How have KKR (KKR) Stock and Ares Management (ARES) Stock performed?
If you look back at the share prices of ARES and KKR during 2018, you can see that they whipsawed all over the place throughout the year. You might then assume that the act of converting from a limited partnership to a corporation does not resonate well with investors. I just want you to keep in mind that we had three stock market corrections in 2018—THREE!—in February, October and December. Therefore, despite any potentially bullish results from a corporate conversion over the medium- and long-terms, literally any company’s stock is still subject to short-term stock market volatility.
A more recent review of these companies’ price charts tells a different story. Investors are embracing shares of alternative asset managers, getting excited about the corporate conversions, and profiting handsomely from capital gains and dividends.
For most of these stocks, it’s not realistic to expect additional short-term capital gains after such outsized performance during the first half of 2019. Watch for opportunities to buy shares during market corrections, because alternative asset managers can be excellent long-term growth & income investments.
Are there any remaining alternative asset manager conversion announcements that investors might profit from?

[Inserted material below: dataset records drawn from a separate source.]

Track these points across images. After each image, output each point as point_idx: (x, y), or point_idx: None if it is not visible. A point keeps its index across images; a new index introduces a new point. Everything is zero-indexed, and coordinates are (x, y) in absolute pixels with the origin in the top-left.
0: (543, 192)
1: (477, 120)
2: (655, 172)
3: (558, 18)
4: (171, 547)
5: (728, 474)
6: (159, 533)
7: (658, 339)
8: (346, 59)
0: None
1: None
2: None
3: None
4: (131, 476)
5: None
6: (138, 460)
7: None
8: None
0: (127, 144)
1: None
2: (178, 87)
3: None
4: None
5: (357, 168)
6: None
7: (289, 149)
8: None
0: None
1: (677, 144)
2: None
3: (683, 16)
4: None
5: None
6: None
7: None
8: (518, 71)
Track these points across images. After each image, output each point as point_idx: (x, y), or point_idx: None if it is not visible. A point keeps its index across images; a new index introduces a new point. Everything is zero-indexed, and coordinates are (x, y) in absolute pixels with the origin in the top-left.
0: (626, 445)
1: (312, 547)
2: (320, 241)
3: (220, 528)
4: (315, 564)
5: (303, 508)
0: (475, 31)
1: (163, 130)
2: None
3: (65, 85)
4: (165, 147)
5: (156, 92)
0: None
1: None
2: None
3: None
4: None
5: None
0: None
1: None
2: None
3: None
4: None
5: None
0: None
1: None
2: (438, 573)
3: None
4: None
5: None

There is one more major player within the alternative asset management peer group, and that’s Carlyle Group LP (CG). The company’s May 1 earnings conference call transcript brought this message from Co-CEO Kewsong Lee:
“I think it’s important to address our current thinking about Carlyle’s corporate structure. Over the past year, we’ve seen several firms in our peer group either announce or complete a conversion to a C corporation from their prior publicly-traded partnership status. At this point, we can say the following; we continue to seriously explore a conversion to a C corporation for Carlyle. The benefits we’ve seen from the conversions have not gone unnoticed. There are many complex operational moving parts in connection with the conversion and we intend to conclude our thinking with a decision in the not too distant future.”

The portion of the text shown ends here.